What then would we expect of a society directed by the downward tendency, which is darkness or ignorance? Surely it would invert all those aspects of the Normal Society that still point upwards and partake of light, knowlege, and purity. Its art will no longer seek to embody beauty and harmony, but will deliberately conform itself to whatever is ugly, misshapen and grotesque. In dress, rather than seeking to be neat and attractive, people will prefer to be sloppy, unkempt or ridiculous in appearance.
Rather than the highest elements of society setting the tone and being emulated by every one else, the tone will be set by the lowest classes, other people increasingly coming to speak and act like them. Rather than attempting to support and maintain family life and personal loyalty, the propaganda of an Inverted Society will deliberately seek to break down the family, promoting a cult of 'personal independence' which cuts each soul off from those about her in an atmosphere of mutual distrust; each one isolated in the prison of induced selfishness.

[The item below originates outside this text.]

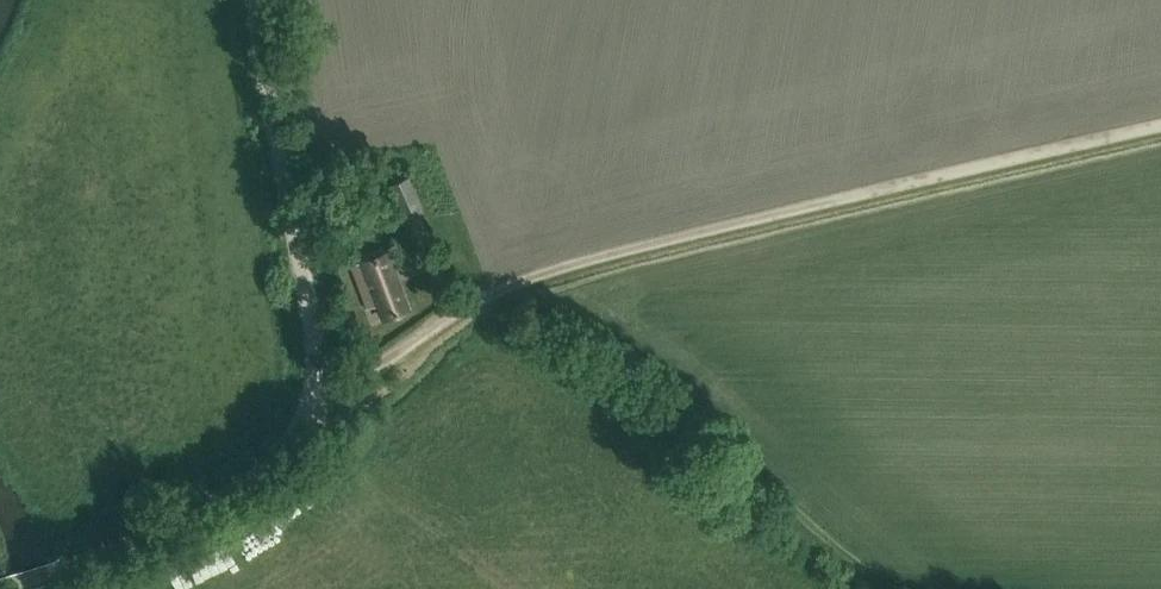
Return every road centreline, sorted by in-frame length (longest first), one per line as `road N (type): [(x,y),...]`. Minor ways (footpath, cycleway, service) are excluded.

These are the things we should expect of an Inverted Society, oriented to darkness and seeking neither to raise us above the human state (as does the Traditional Society) or to develop to the full a healthy human normality (as does the Normal Society); but seeking in every way to drag human life down toward the infra-human--toward the grotesque and the monstrous, the miserable, the isolated and the vainly-grasping: toward the character of the demonic realms depicted in the lore of every traditional civilisation.
These are the things we should expect, and these are the things we find in the Inverted civilisation that has developed since the Eclipse or 'social revolution' of the 1960s.